═════ INPUT DATA

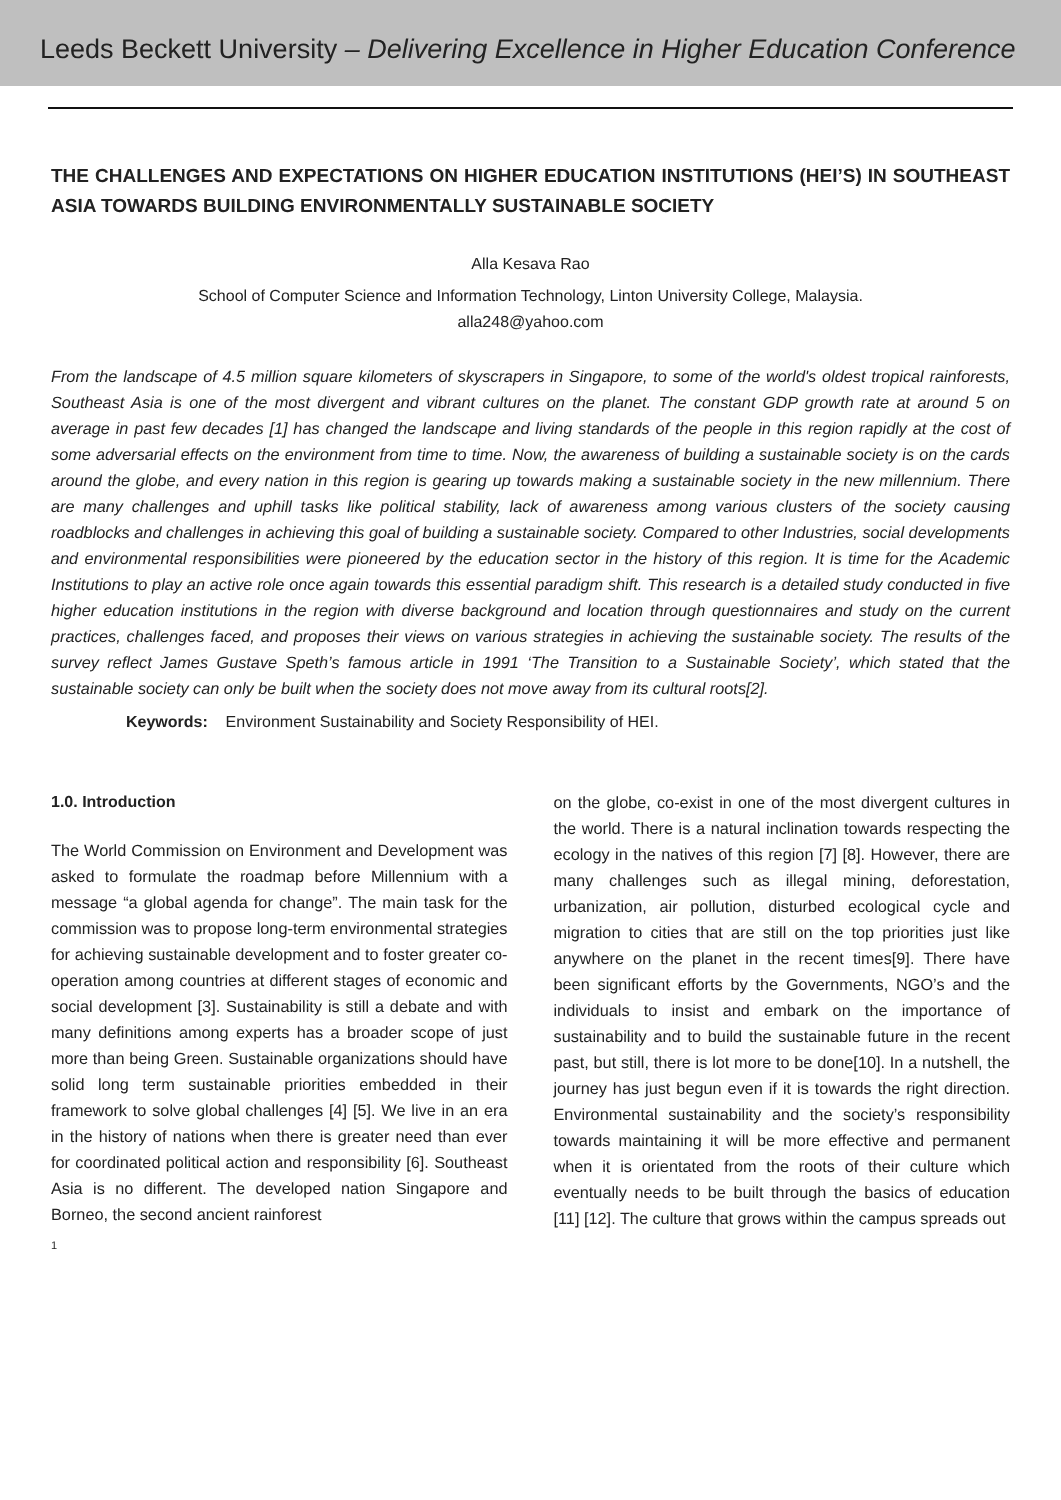Leeds Beckett University – Delivering Excellence in Higher Education Conference
THE CHALLENGES AND EXPECTATIONS ON HIGHER EDUCATION INSTITUTIONS (HEI’S) IN SOUTHEAST ASIA TOWARDS BUILDING ENVIRONMENTALLY SUSTAINABLE SOCIETY
Alla Kesava Rao
School of Computer Science and Information Technology, Linton University College, Malaysia.
alla248@yahoo.com
From the landscape of 4.5 million square kilometers of skyscrapers in Singapore, to some of the world's oldest tropical rainforests, Southeast Asia is one of the most divergent and vibrant cultures on the planet. The constant GDP growth rate at around 5 on average in past few decades [1] has changed the landscape and living standards of the people in this region rapidly at the cost of some adversarial effects on the environment from time to time. Now, the awareness of building a sustainable society is on the cards around the globe, and every nation in this region is gearing up towards making a sustainable society in the new millennium. There are many challenges and uphill tasks like political stability, lack of awareness among various clusters of the society causing roadblocks and challenges in achieving this goal of building a sustainable society. Compared to other Industries, social developments and environmental responsibilities were pioneered by the education sector in the history of this region. It is time for the Academic Institutions to play an active role once again towards this essential paradigm shift. This research is a detailed study conducted in five higher education institutions in the region with diverse background and location through questionnaires and study on the current practices, challenges faced, and proposes their views on various strategies in achieving the sustainable society. The results of the survey reflect James Gustave Speth’s famous article in 1991 ‘The Transition to a Sustainable Society’, which stated that the sustainable society can only be built when the society does not move away from its cultural roots[2].
Keywords: Environment Sustainability and Society Responsibility of HEI.
1.0. Introduction
The World Commission on Environment and Development was asked to formulate the roadmap before Millennium with a message “a global agenda for change”. The main task for the commission was to propose long-term environmental strategies for achieving sustainable development and to foster greater co-operation among countries at different stages of economic and social development [3]. Sustainability is still a debate and with many definitions among experts has a broader scope of just more than being Green. Sustainable organizations should have solid long term sustainable priorities embedded in their framework to solve global challenges [4] [5]. We live in an era in the history of nations when there is greater need than ever for coordinated political action and responsibility [6]. Southeast Asia is no different. The developed nation Singapore and Borneo, the second ancient rainforest
on the globe, co-exist in one of the most divergent cultures in the world. There is a natural inclination towards respecting the ecology in the natives of this region [7] [8]. However, there are many challenges such as illegal mining, deforestation, urbanization, air pollution, disturbed ecological cycle and migration to cities that are still on the top priorities just like anywhere on the planet in the recent times[9]. There have been significant efforts by the Governments, NGO’s and the individuals to insist and embark on the importance of sustainability and to build the sustainable future in the recent past, but still, there is lot more to be done[10]. In a nutshell, the journey has just begun even if it is towards the right direction. Environmental sustainability and the society’s responsibility towards maintaining it will be more effective and permanent when it is orientated from the roots of their culture which eventually needs to be built through the basics of education [11] [12]. The culture that grows within the campus spreads out
1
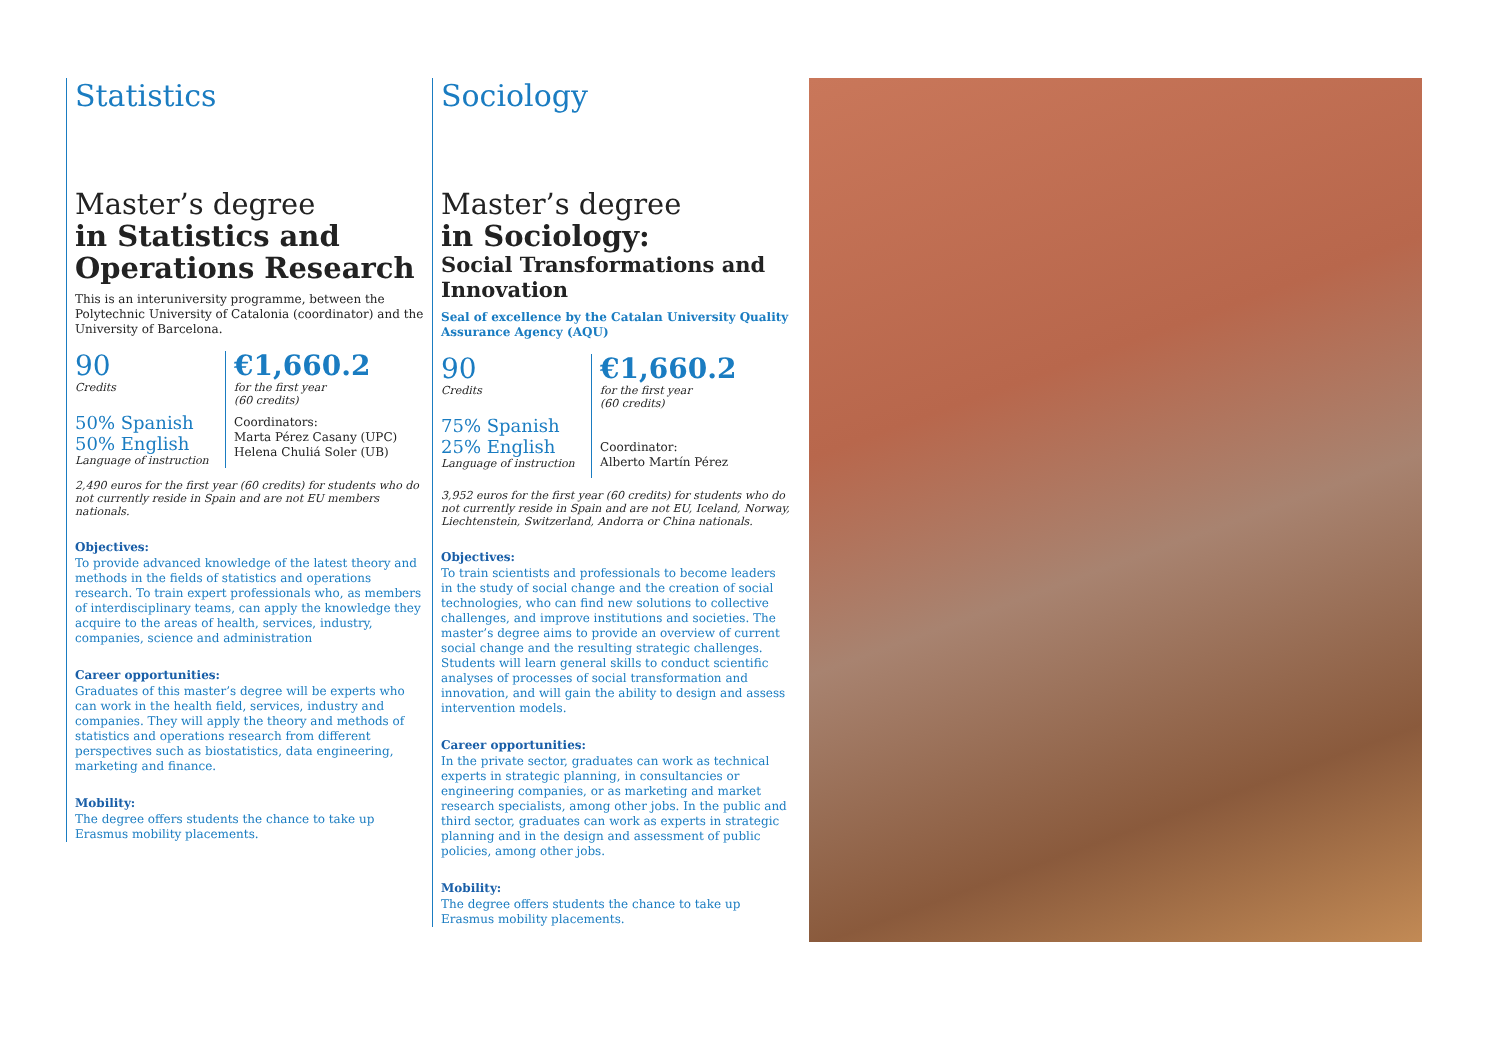Statistics
Master’s degree
in Statistics and Operations Research
This is an interuniversity programme, between the Polytechnic University of Catalonia (coordinator) and the University of Barcelona.
90
Credits
50% Spanish
50% English
Language of instruction
€1,660.2
for the first year
(60 credits)
Coordinators:
Marta Pérez Casany (UPC)
Helena Chuliá Soler (UB)
2,490 euros for the first year (60 credits) for students who do not currently reside in Spain and are not EU members nationals.
Objectives:
To provide advanced knowledge of the latest theory and methods in the fields of statistics and operations research. To train expert professionals who, as members of interdisciplinary teams, can apply the knowledge they acquire to the areas of health, services, industry, companies, science and administration
Career opportunities:
Graduates of this master’s degree will be experts who can work in the health field, services, industry and companies. They will apply the theory and methods of statistics and operations research from different perspectives such as biostatistics, data engineering, marketing and finance.
Mobility:
The degree offers students the chance to take up Erasmus mobility placements.
Sociology
Master’s degree
in Sociology:
Social Transformations and Innovation
Seal of excellence by the Catalan University Quality Assurance Agency (AQU)
90
Credits
75% Spanish
25% English
Language of instruction
€1,660.2
for the first year
(60 credits)
Coordinator:
Alberto Martín Pérez
3,952 euros for the first year (60 credits) for students who do not currently reside in Spain and are not EU, Iceland, Norway, Liechtenstein, Switzerland, Andorra or China nationals.
Objectives:
To train scientists and professionals to become leaders in the study of social change and the creation of social technologies, who can find new solutions to collective challenges, and improve institutions and societies. The master’s degree aims to provide an overview of current social change and the resulting strategic challenges. Students will learn general skills to conduct scientific analyses of processes of social transformation and innovation, and will gain the ability to design and assess intervention models.
Career opportunities:
In the private sector, graduates can work as technical experts in strategic planning, in consultancies or engineering companies, or as marketing and market research specialists, among other jobs. In the public and third sector, graduates can work as experts in strategic planning and in the design and assessment of public policies, among other jobs.
Mobility:
The degree offers students the chance to take up Erasmus mobility placements.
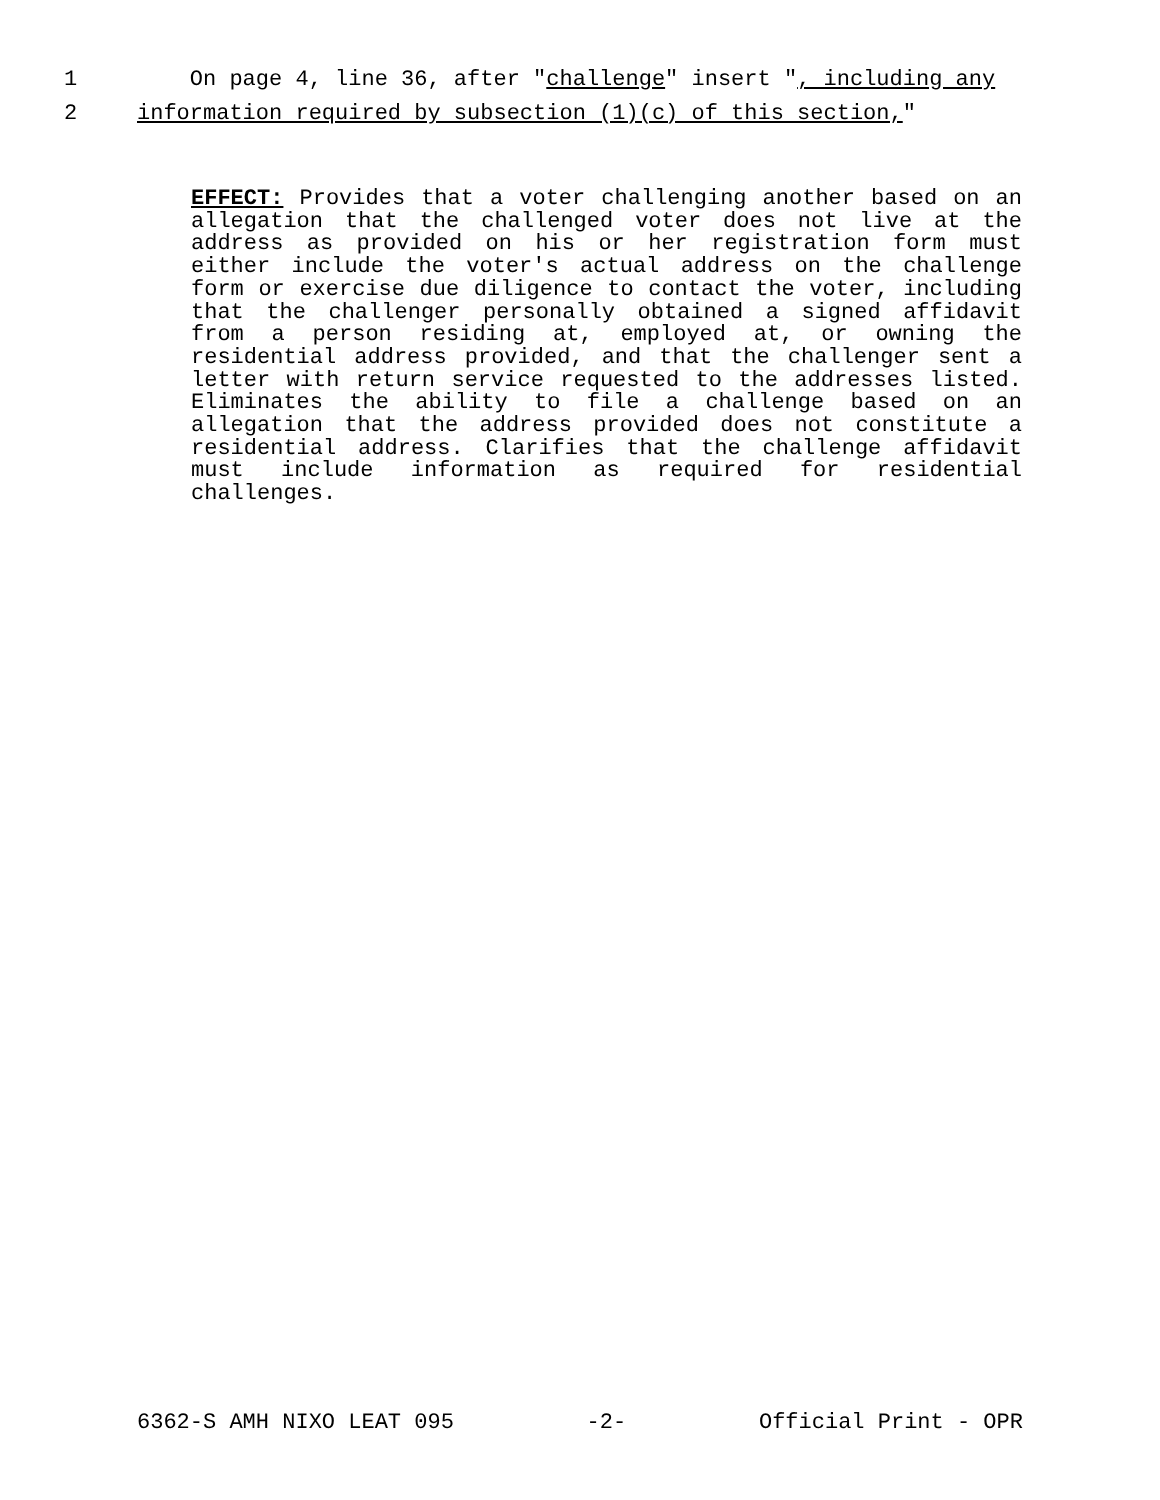1 On page 4, line 36, after "challenge" insert ", including any
2 information required by subsection (1)(c) of this section,"
EFFECT: Provides that a voter challenging another based on an allegation that the challenged voter does not live at the address as provided on his or her registration form must either include the voter's actual address on the challenge form or exercise due diligence to contact the voter, including that the challenger personally obtained a signed affidavit from a person residing at, employed at, or owning the residential address provided, and that the challenger sent a letter with return service requested to the addresses listed. Eliminates the ability to file a challenge based on an allegation that the address provided does not constitute a residential address. Clarifies that the challenge affidavit must include information as required for residential challenges.
6362-S AMH NIXO LEAT 095 -2- Official Print - OPR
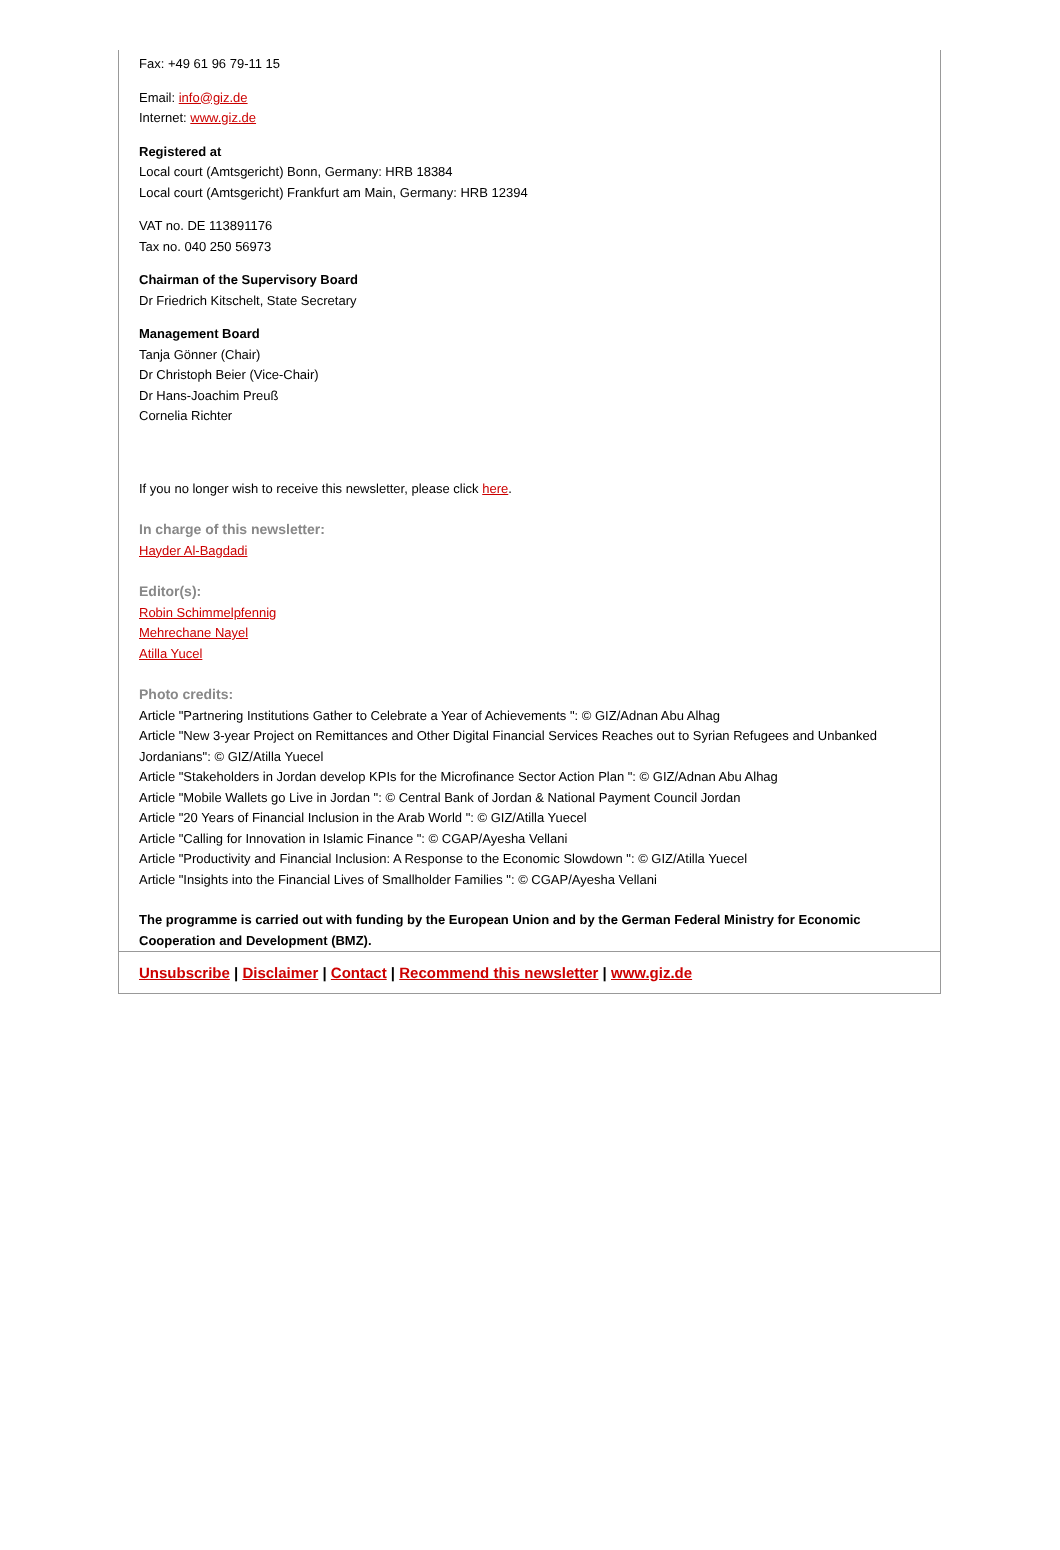Fax: +49 61 96 79-11 15
Email: info@giz.de
Internet: www.giz.de
Registered at
Local court (Amtsgericht) Bonn, Germany: HRB 18384
Local court (Amtsgericht) Frankfurt am Main, Germany: HRB 12394
VAT no. DE 113891176
Tax no. 040 250 56973
Chairman of the Supervisory Board
Dr Friedrich Kitschelt, State Secretary
Management Board
Tanja Gönner (Chair)
Dr Christoph Beier (Vice-Chair)
Dr Hans-Joachim Preuß
Cornelia Richter
If you no longer wish to receive this newsletter, please click here.
In charge of this newsletter:
Hayder Al-Bagdadi
Editor(s):
Robin Schimmelpfennig
Mehrechane Nayel
Atilla Yucel
Photo credits:
Article "Partnering Institutions Gather to Celebrate a Year of Achievements ": © GIZ/Adnan Abu Alhag
Article "New 3-year Project on Remittances and Other Digital Financial Services Reaches out to Syrian Refugees and Unbanked Jordanians": © GIZ/Atilla Yuecel
Article "Stakeholders in Jordan develop KPIs for the Microfinance Sector Action Plan ": © GIZ/Adnan Abu Alhag
Article "Mobile Wallets go Live in Jordan ": © Central Bank of Jordan & National Payment Council Jordan
Article "20 Years of Financial Inclusion in the Arab World ": © GIZ/Atilla Yuecel
Article "Calling for Innovation in Islamic Finance ": © CGAP/Ayesha Vellani
Article "Productivity and Financial Inclusion: A Response to the Economic Slowdown ": © GIZ/Atilla Yuecel
Article "Insights into the Financial Lives of Smallholder Families ": © CGAP/Ayesha Vellani
The programme is carried out with funding by the European Union and by the German Federal Ministry for Economic Cooperation and Development (BMZ).
Unsubscribe | Disclaimer | Contact | Recommend this newsletter | www.giz.de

══════════

### TASK PROMPT
Return exactly, and only, the lines above starting at the line that contains "Hayder Al-Bagdadi" and ending at the line that contains "in Jordan develop".

### SOLVED EXERCISE
Hayder Al-Bagdadi
Editor(s):
Robin Schimmelpfennig
Mehrechane Nayel
Atilla Yucel
Photo credits:
Article "Partnering Institutions Gather to Celebrate a Year of Achievements ": © GIZ/Adnan Abu Alhag
Article "New 3-year Project on Remittances and Other Digital Financial Services Reaches out to Syrian Refugees and Unbanked Jordanians": © GIZ/Atilla Yuecel
Article "Stakeholders in Jordan develop KPIs for the Microfinance Sector Action Plan ": © GIZ/Adnan Abu Alhag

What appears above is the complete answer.